* Saved data entries *
┏━━

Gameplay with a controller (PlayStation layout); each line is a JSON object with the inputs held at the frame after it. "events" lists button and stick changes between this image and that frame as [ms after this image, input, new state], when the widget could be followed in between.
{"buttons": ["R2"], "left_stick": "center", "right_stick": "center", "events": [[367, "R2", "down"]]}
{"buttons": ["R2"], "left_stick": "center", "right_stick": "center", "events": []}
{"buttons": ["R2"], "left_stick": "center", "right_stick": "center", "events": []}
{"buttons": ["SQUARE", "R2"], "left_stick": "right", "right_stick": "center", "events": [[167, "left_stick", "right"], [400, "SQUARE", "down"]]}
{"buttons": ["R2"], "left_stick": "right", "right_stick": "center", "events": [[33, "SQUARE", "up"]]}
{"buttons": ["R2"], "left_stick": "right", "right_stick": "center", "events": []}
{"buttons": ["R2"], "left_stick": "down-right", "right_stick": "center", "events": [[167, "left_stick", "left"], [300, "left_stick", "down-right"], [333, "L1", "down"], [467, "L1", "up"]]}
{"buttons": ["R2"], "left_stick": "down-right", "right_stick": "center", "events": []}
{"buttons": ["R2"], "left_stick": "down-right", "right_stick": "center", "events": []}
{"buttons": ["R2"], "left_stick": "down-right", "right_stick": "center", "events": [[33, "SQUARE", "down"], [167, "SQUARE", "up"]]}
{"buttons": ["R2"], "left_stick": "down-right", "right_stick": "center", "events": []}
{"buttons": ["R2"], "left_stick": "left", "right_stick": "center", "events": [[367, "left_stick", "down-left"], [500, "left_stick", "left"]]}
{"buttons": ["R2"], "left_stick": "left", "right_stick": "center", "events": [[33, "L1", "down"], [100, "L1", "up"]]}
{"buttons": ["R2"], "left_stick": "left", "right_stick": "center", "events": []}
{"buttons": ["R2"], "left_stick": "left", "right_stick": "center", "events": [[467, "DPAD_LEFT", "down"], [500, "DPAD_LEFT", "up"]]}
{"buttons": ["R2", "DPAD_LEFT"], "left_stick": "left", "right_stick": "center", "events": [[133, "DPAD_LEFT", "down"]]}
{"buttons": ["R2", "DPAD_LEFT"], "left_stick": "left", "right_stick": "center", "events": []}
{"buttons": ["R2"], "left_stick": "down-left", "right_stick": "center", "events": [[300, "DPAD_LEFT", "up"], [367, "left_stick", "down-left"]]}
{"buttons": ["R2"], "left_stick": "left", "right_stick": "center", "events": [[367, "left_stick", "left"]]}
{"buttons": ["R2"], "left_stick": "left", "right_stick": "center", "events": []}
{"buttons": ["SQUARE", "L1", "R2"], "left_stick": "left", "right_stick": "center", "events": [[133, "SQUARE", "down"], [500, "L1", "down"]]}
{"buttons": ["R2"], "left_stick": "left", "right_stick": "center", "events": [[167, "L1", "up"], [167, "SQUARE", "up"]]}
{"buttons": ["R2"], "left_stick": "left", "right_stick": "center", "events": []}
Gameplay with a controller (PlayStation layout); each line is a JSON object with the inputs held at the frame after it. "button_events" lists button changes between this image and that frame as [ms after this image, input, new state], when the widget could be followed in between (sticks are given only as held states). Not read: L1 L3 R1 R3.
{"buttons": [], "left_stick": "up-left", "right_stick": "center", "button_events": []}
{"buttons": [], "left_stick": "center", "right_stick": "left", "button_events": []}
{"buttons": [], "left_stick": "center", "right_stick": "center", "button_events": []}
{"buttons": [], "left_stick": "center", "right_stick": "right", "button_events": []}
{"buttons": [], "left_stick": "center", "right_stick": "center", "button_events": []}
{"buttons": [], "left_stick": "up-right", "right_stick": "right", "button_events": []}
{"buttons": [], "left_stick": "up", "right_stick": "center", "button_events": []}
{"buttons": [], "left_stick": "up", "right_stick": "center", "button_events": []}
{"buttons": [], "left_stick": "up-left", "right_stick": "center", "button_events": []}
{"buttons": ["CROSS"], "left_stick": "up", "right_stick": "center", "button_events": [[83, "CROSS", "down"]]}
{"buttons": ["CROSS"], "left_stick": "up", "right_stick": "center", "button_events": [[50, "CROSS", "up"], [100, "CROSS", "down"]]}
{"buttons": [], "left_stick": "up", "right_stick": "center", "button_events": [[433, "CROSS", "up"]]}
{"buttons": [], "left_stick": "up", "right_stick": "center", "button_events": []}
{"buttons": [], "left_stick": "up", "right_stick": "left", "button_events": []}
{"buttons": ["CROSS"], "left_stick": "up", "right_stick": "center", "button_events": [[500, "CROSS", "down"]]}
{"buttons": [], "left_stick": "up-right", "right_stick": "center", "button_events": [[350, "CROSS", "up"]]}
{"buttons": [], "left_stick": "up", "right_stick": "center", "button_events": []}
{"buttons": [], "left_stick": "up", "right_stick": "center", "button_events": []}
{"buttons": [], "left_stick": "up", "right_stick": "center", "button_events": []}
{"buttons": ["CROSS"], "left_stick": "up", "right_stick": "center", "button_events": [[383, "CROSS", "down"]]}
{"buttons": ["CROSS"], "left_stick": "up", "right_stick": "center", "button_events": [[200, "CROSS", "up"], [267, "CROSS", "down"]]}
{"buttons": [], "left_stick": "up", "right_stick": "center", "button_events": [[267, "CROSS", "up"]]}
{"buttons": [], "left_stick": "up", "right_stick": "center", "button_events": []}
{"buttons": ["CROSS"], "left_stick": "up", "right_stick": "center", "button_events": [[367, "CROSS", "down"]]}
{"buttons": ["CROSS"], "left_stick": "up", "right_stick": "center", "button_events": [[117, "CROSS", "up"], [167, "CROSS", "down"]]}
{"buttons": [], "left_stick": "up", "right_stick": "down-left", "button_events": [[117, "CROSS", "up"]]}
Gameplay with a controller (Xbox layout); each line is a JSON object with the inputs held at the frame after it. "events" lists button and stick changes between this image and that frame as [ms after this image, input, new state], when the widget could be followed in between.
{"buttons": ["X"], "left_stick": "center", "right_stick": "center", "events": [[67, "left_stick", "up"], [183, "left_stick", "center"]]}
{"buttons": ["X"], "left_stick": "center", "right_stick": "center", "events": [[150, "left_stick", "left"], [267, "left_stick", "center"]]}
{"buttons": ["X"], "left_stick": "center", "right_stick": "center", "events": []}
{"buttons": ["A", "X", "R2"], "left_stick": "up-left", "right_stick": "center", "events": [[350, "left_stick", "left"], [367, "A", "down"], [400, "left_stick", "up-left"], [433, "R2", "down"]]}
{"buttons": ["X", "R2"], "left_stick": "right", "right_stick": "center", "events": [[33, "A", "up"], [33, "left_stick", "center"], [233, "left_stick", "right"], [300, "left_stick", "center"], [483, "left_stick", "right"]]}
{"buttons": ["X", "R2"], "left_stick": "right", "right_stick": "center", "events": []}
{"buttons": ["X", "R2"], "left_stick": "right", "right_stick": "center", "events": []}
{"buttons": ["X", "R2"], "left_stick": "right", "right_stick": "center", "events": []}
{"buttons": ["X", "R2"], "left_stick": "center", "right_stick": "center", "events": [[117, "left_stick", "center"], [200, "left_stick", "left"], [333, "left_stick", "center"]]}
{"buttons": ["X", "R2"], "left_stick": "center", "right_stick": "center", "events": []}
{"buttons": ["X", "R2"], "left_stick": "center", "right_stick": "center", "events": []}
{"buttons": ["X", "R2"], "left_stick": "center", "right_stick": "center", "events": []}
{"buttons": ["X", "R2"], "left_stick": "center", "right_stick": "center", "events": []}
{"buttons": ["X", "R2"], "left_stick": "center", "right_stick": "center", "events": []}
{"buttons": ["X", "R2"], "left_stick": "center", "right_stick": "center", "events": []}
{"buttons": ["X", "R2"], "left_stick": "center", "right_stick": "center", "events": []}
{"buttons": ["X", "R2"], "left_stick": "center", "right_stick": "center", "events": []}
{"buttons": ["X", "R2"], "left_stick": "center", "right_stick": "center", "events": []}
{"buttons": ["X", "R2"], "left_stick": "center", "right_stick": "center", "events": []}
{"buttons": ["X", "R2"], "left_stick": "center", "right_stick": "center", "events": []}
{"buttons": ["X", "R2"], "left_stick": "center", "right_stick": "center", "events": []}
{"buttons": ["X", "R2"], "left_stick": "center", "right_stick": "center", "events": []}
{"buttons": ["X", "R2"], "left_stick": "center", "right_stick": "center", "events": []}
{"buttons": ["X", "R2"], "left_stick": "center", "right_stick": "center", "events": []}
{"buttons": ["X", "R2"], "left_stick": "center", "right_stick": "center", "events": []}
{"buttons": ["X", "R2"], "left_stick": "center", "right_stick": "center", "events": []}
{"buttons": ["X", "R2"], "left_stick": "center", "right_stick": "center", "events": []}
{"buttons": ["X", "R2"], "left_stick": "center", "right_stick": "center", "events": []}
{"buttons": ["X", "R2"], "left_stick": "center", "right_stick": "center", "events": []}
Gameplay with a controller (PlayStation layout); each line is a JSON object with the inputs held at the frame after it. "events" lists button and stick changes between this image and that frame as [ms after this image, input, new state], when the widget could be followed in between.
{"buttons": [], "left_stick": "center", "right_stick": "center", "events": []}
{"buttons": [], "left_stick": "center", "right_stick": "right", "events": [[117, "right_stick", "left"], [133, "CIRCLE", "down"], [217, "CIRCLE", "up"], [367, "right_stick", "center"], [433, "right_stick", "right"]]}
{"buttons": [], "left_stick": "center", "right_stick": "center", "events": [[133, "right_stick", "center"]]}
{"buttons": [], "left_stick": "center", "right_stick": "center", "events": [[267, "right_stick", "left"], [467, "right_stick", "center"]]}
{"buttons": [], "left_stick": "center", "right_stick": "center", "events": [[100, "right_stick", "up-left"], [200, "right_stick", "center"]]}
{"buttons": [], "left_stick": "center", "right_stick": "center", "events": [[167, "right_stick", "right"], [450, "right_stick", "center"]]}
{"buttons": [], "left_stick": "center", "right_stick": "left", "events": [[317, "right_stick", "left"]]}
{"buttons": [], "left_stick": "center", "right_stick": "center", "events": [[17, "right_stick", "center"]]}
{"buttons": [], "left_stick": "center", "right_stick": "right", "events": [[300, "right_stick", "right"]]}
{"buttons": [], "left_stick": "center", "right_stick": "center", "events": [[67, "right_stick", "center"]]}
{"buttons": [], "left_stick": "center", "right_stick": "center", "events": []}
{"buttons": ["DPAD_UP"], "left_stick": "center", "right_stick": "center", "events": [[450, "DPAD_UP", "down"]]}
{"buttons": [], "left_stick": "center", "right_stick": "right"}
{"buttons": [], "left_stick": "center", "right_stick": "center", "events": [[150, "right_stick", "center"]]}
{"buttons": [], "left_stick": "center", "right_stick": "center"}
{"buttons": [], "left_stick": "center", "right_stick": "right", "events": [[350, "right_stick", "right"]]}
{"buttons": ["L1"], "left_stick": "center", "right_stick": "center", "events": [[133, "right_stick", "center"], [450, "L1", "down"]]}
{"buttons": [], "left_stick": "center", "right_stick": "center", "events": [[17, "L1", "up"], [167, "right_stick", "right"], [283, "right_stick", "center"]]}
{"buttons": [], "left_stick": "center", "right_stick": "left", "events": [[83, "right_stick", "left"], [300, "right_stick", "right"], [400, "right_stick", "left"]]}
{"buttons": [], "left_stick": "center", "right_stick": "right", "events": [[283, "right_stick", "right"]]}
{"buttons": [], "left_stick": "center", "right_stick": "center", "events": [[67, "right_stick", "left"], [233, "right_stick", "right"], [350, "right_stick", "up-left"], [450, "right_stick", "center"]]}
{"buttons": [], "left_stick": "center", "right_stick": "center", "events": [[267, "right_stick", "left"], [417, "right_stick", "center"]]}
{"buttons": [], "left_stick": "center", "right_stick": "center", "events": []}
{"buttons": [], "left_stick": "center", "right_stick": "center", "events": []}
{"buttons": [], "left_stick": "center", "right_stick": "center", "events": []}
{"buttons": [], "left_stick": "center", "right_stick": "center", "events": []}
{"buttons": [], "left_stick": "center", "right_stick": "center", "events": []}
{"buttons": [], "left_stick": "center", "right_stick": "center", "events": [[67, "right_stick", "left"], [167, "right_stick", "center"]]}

┗━━

* Exercise *
Answer with a single number, the count of lines in the data that contain "this".

* The completed task *
4